Department of Psychiatry and Institute of Neuroscience, Adelaide and Meath Hospital incorporating the National Children's Hospital and St James' s Hospital, University Dublin, Trinity College, Dublin, Ireland.
Transl Psychiatry. 2012 Mar 13;2(3):e88. doi: 10.1038/tp.2012.14.
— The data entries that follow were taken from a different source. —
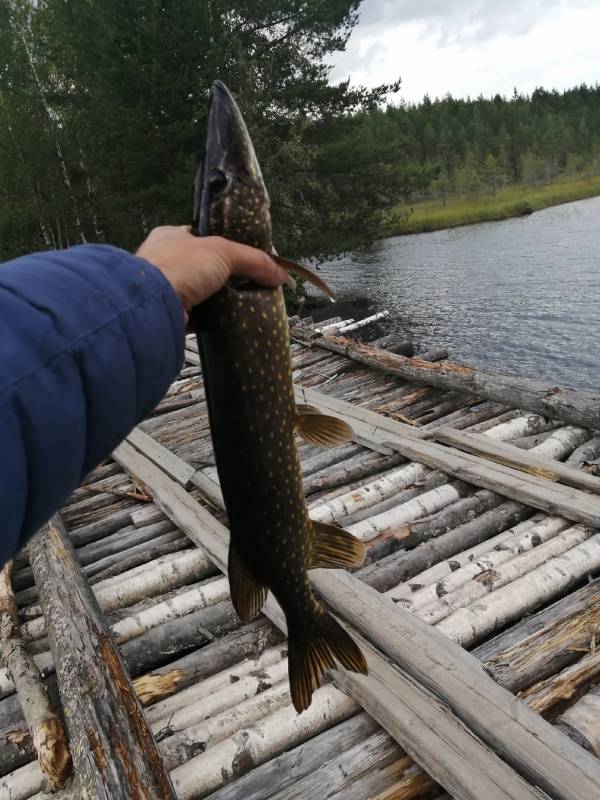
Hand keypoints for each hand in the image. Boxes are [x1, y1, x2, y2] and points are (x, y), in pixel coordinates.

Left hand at [136, 226, 286, 313]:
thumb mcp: (224, 252)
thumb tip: (282, 274)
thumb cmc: (181, 266)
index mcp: (171, 236)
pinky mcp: (167, 314)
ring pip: (199, 292)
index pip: (202, 238)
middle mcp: (164, 261)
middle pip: (203, 267)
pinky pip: (195, 315)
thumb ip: (254, 260)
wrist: (151, 305)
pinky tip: (228, 320)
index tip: (244, 258)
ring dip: (218, 298)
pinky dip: (211, 319)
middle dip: (224, 276)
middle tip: (248, 284)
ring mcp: (163, 289)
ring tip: (244, 303)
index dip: (224, 245)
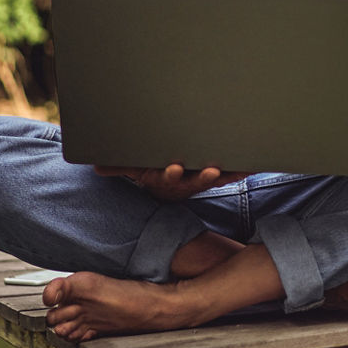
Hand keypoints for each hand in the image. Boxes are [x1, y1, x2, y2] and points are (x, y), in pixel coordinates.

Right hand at [94, 164, 251, 201]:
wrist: (164, 182)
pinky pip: (229, 174)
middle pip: (195, 180)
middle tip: (212, 170)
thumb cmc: (148, 169)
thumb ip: (116, 166)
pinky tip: (252, 166)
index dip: (172, 174)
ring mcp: (200, 179)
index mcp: (165, 177)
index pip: (167, 177)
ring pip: (215, 178)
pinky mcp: (215, 175)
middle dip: (204, 175)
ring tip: (240, 169)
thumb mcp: (133, 168)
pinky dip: (240, 170)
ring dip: (227, 174)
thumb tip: (95, 167)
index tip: (174, 168)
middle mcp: (185, 181)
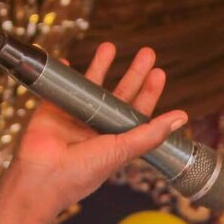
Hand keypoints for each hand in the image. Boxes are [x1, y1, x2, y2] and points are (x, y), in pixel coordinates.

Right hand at [0, 42, 187, 223]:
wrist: (42, 177)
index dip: (149, 93)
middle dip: (134, 73)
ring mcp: (75, 117)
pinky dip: (64, 72)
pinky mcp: (52, 109)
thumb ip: (150, 133)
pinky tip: (70, 60)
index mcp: (116, 140)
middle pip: (120, 94)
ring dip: (101, 65)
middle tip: (147, 53)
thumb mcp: (122, 150)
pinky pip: (60, 86)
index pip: (137, 111)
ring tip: (110, 46)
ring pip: (92, 86)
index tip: (158, 73)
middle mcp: (98, 128)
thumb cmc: (81, 171)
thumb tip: (182, 117)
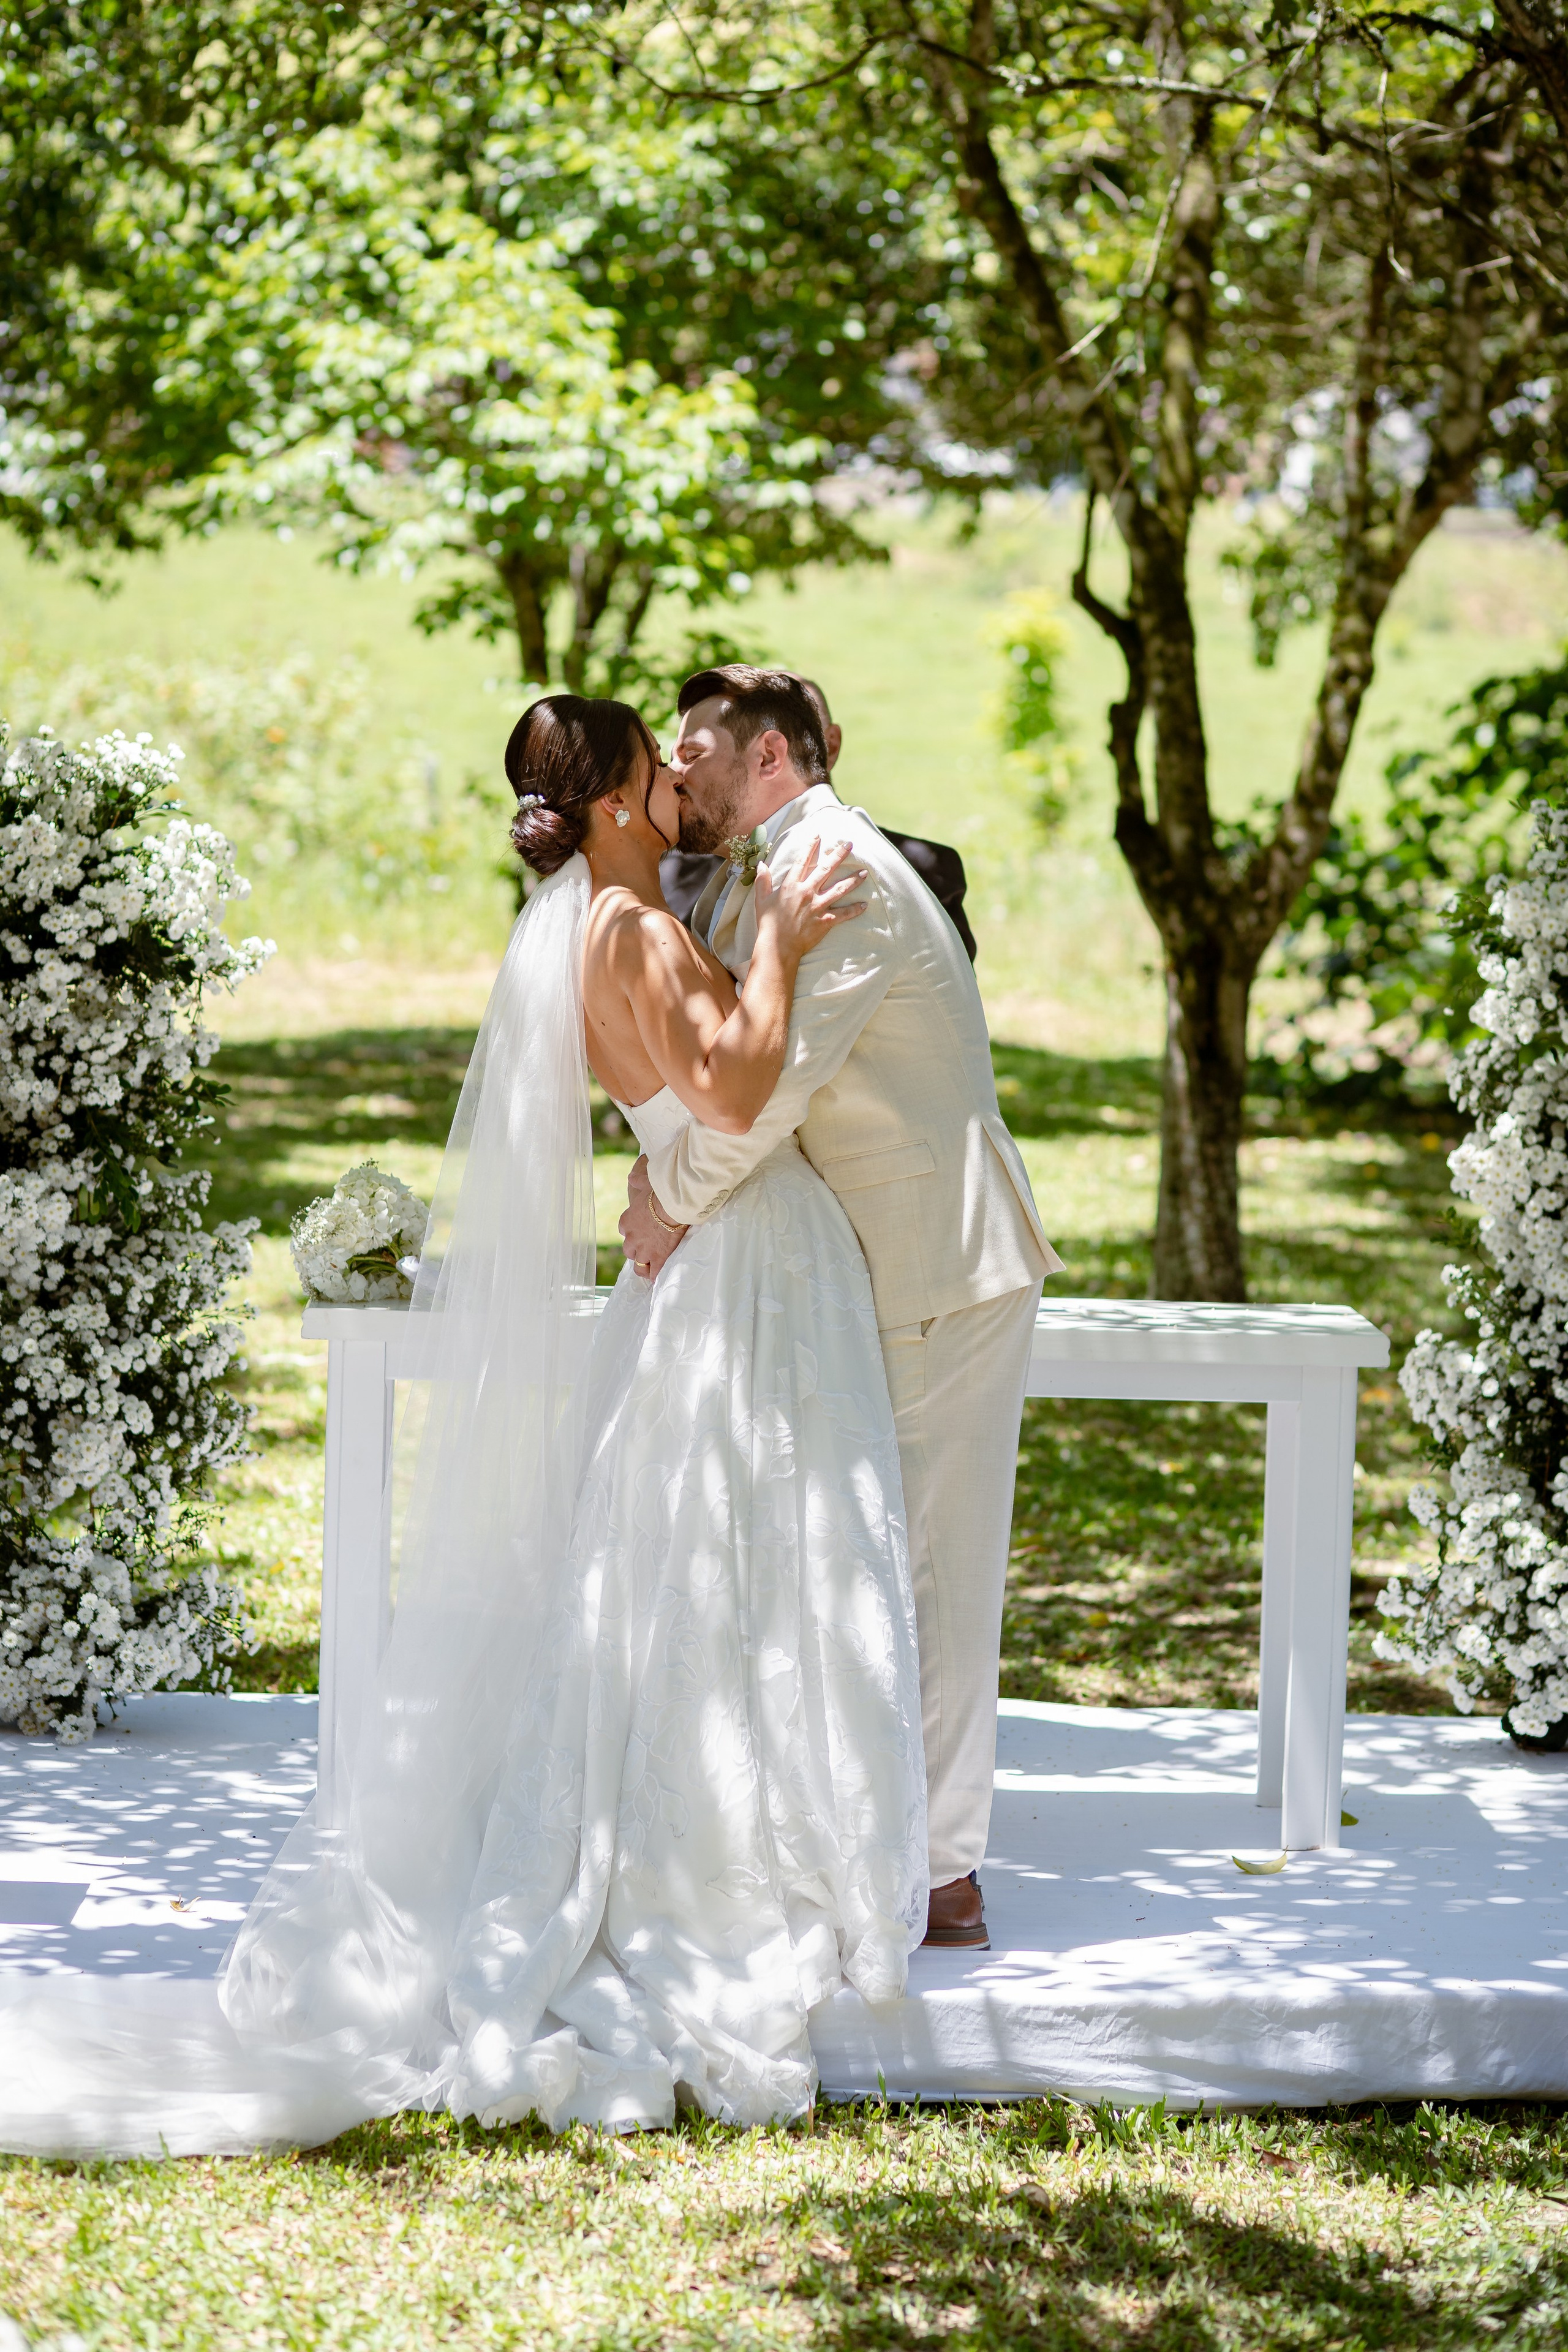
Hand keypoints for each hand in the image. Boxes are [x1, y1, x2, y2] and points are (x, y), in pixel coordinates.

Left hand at [619, 1154, 685, 1279]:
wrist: (674, 1205)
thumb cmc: (661, 1192)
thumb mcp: (646, 1183)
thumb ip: (637, 1181)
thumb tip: (632, 1178)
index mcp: (626, 1221)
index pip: (625, 1231)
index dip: (634, 1232)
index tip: (643, 1230)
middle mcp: (631, 1239)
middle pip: (629, 1250)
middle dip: (638, 1250)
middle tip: (650, 1247)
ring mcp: (644, 1251)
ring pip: (638, 1265)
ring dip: (645, 1265)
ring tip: (653, 1266)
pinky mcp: (658, 1259)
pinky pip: (653, 1274)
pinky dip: (655, 1276)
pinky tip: (660, 1275)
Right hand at [754, 836, 866, 959]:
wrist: (778, 946)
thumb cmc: (768, 924)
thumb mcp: (761, 899)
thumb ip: (762, 880)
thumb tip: (761, 864)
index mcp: (791, 886)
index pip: (802, 861)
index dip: (810, 846)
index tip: (818, 835)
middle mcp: (807, 892)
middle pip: (826, 869)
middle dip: (839, 855)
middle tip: (849, 844)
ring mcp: (818, 906)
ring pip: (840, 889)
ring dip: (853, 880)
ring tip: (865, 873)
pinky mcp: (825, 921)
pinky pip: (844, 914)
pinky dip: (855, 910)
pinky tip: (864, 904)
Neuroplasticity may have a core role in the pathophysiology of major depressive disorder (MDD), a concept supported by experimental studies that found that excessive cortisol secretion and/or excessive production of inflammatory cytokines impairs neuronal plasticity and neurogenesis in the hippocampus. The objective of this study was to examine how changes in the glucocorticoid and inflammatory systems may affect hippocampal volumes in MDD. A multimodal approach with structural neuroimaging of hippocampus and amygdala, measurement of peripheral inflammatory proteins interleukin (IL)-6 and C-reactive protein (CRP), glucocorticoid receptor (GR) mRNA expression, and expression of glucocorticoid-inducible genes (glucocorticoid-inducible genes Leucin Zipper (GILZ) and glucocorticoid-inducible kinase-1 (SGK-1)) was used in 40 patients with MDD and 43 healthy controls (HC). Patients with MDD showed smaller hippocampal volumes and increased inflammatory proteins IL-6 and CRP compared with HC. Childhood maltreatment was associated with increased CRP. Patients with MDD, who had less expression of the glucocorticoid-inducible genes GILZ or SGK-1 had smaller hippocampal volumes. Regression analysis showed a strong positive effect of GILZ and SGK-1 mRNA expression, and further inverse effects of IL-6 concentration, on hippocampal volumes. These findings suggest that childhood maltreatment, peripheral inflammatory and glucocorticoid markers and hippocampal volume are interrelated factors in the pathophysiology of MDD. Glucocorticoid-inducible genes GILZ and SGK-1 might be promising candidate markers for hippocampal volume changes relevant for diseases like MDD. Further studies need to explore the possible clinical usefulness of such a blood biomarker, for example, for diagnosis or prediction of therapy response.
神经可塑性可能在重性抑郁障碍(MDD)的病理生理学中起核心作用,这一概念得到了实验研究的支持,这些研究发现,皮质醇分泌过多和/或炎症细胞因子过度产生会损害海马神经元的可塑性和神经发生。本研究的目的是研究糖皮质激素和炎症系统的变化如何影响 MDD 患者的海马体积。采用结构神经影像学(海马和杏仁核)、外周炎症蛋白白细胞介素(IL)-6 和 C 反应蛋白(CRP)、糖皮质激素受体(GR)mRNA 表达以及糖皮质激素诱导基因(糖皮质激素诱导基因 Leucin Zipper(GILZ)和糖皮质激素诱导激酶-1(SGK-1))的多模态方法,对 40 名 MDD 患者和 43 名健康对照者(HC)进行了研究。与 HC 相比,MDD 患者的海马体积较小,炎症蛋白 IL-6 和 CRP 水平较高。儿童期虐待与 CRP 增加有关。MDD 患者中,糖皮质激素诱导基因 GILZ 或 SGK-1 表达较少的患者海马体积较小。回归分析显示,GILZ 和 SGK-1 mRNA 表达与海马体积呈正相关,IL-6 浓度与海马体积呈负相关。这些发现表明,儿童期虐待、外周炎症和糖皮质激素标志物以及海马体积是 MDD 病理生理学中的相互关联的因素。糖皮质激素诱导基因 GILZ 和 SGK-1 可能是与 MDD 等疾病相关的海马体积变化的有前途的候选标志物。需要进一步的研究来探索这种血液生物标志物的可能临床用途,例如用于诊断或预测治疗反应。